• What to do
1/ Duplicate the part of the forum thread that begins at "What if I gave" and stops after "to go around.".
2/ In the forum thread, what is offered in the hope of changing someone's mind?
3/ List each distinct member title that appears under a username in the forum thread.
-- Reading text follows --
Yes, stop the overpopulation. We need to propagate the species more mindfully.

Pick your ejaculation moment carefully, KT. There's a panel of loving women with uteruses who are watching to make sure.
 

Kilgore Trout

Misanthropic Humanist
Yes, stop the overpopulation. We need to propagate the species more mindfully.

Pick your ejaculation moment carefully, KT. There's a panel of loving women with uteruses who are watching to make sure.

The more of my DNA spread around, the better. Any sane uterus would agree.
 

Badran

Veteran Member
Premium Member
And any man who wastes his sperm should be shamed and disgraced in his family. He should be pointed at and his female family members should scream "Whore!" in his face.

You can't shame me into changing my ways. Any such efforts will be dismissed immediately as failed attempts at ruining my illustrious lifestyle by those who are madly jealous of it.

That's what whores do! :eek:

I'm proud of what i am.
 

MysticSang'ha

Big Squishy Hugger
Premium Member
You can't shame me into changing my ways. Any such efforts will be dismissed immediately as failed attempts at ruining my illustrious lifestyle by those who are madly jealous of it.



I'm proud of what i am.

'Tis a shame you'll have to be punished for this. Are you sure you don't want to re-think your position? We'll have to write in the book how you're not supposed to be proud of your actions, and that stoning will have to become a suitable response to your audacity.

What if I gave you some candy? Would that change your mind?
 

Kilgore Trout

Misanthropic Humanist
*pats KT's head* Poor baby. This is your testosterone talking with the overblown ego.

No matter, we have people in place ready to handle you if you get out of control.

Your pathetic denials are so sadly transparent. If you want some of my DNA, all you have to do is ask. There's plenty to go around.
 

Badran

Veteran Member
Premium Member
'Tis a shame you'll have to be punished for this. Are you sure you don't want to re-think your position? We'll have to write in the book how you're not supposed to be proud of your actions, and that stoning will have to become a suitable response to your audacity.
-- Reading text concluded --
-- Provided material follows --
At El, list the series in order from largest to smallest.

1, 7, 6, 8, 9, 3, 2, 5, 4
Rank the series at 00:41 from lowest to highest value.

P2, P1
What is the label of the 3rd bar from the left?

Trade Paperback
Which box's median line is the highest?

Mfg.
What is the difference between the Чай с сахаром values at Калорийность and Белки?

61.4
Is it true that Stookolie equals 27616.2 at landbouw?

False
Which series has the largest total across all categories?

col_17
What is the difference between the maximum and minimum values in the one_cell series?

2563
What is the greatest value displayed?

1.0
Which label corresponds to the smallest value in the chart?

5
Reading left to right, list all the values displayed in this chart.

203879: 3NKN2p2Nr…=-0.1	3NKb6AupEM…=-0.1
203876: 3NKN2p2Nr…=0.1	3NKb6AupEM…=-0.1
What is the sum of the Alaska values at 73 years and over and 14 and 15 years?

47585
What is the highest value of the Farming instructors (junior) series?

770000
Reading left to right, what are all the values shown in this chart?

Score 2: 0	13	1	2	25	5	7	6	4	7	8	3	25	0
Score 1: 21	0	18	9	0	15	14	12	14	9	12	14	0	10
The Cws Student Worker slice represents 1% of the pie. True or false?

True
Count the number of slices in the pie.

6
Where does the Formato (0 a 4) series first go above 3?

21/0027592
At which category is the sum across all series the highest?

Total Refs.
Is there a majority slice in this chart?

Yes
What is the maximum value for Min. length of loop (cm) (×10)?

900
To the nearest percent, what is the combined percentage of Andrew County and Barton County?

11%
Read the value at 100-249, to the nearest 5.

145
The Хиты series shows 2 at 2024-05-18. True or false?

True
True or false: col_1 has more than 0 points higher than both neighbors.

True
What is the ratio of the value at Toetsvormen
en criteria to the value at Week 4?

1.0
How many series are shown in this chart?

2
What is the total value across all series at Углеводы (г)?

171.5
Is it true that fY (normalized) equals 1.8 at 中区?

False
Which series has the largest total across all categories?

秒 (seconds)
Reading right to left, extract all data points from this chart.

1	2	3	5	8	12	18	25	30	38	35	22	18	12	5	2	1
-- Provided material concluded --
• Results for each task
1/
What if I gave you some candy? Would that change your mind?
 

Kilgore Trout

Misanthropic Humanist
*pats KT's head* Poor baby. This is your testosterone talking with the overblown ego.

No matter, we have people in place ready to handle you if you get out of control.

Your pathetic denials are so sadly transparent. If you want some of my DNA, all you have to do is ask. There's plenty to go around.

2/ Some candy.

3/
Misanthropic Humanist
Veteran Member
Premium Member
Big Squishy Hugger